**EXERCISE DESCRIPTION:** For the data below, work out how many lines include the string "Airport" and report only the number.

(Stored items)
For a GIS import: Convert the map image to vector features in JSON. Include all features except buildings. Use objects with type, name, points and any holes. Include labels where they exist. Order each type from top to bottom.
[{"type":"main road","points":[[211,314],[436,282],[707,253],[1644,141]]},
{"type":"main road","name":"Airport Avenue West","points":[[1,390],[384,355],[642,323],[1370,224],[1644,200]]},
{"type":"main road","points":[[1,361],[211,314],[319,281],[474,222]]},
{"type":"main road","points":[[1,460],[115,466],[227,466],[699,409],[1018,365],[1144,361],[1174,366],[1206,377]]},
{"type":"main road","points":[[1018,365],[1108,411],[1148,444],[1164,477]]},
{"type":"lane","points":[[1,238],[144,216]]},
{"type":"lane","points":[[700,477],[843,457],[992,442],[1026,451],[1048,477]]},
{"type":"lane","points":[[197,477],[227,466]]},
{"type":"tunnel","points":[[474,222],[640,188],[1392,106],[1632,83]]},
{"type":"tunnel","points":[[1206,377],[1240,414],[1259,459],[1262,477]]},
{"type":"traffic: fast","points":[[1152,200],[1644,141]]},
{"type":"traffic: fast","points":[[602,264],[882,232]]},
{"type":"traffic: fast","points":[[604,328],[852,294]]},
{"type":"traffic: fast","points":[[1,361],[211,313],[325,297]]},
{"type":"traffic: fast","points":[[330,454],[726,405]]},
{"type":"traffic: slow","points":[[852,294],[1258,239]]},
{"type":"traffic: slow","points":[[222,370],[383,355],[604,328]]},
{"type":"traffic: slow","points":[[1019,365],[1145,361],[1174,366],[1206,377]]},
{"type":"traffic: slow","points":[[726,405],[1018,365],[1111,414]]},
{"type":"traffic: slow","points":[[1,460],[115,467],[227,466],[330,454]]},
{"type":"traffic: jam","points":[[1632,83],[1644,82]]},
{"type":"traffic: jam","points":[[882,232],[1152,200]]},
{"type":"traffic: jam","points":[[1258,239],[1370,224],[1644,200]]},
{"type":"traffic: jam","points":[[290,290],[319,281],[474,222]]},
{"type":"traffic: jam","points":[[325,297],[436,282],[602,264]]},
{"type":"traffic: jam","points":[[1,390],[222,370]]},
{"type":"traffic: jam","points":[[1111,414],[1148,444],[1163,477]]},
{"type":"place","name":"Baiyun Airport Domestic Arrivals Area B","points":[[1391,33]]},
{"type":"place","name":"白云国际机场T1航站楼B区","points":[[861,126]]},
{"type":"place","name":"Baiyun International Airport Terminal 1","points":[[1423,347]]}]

**RESPONSE TO THIS EXERCISE:** 3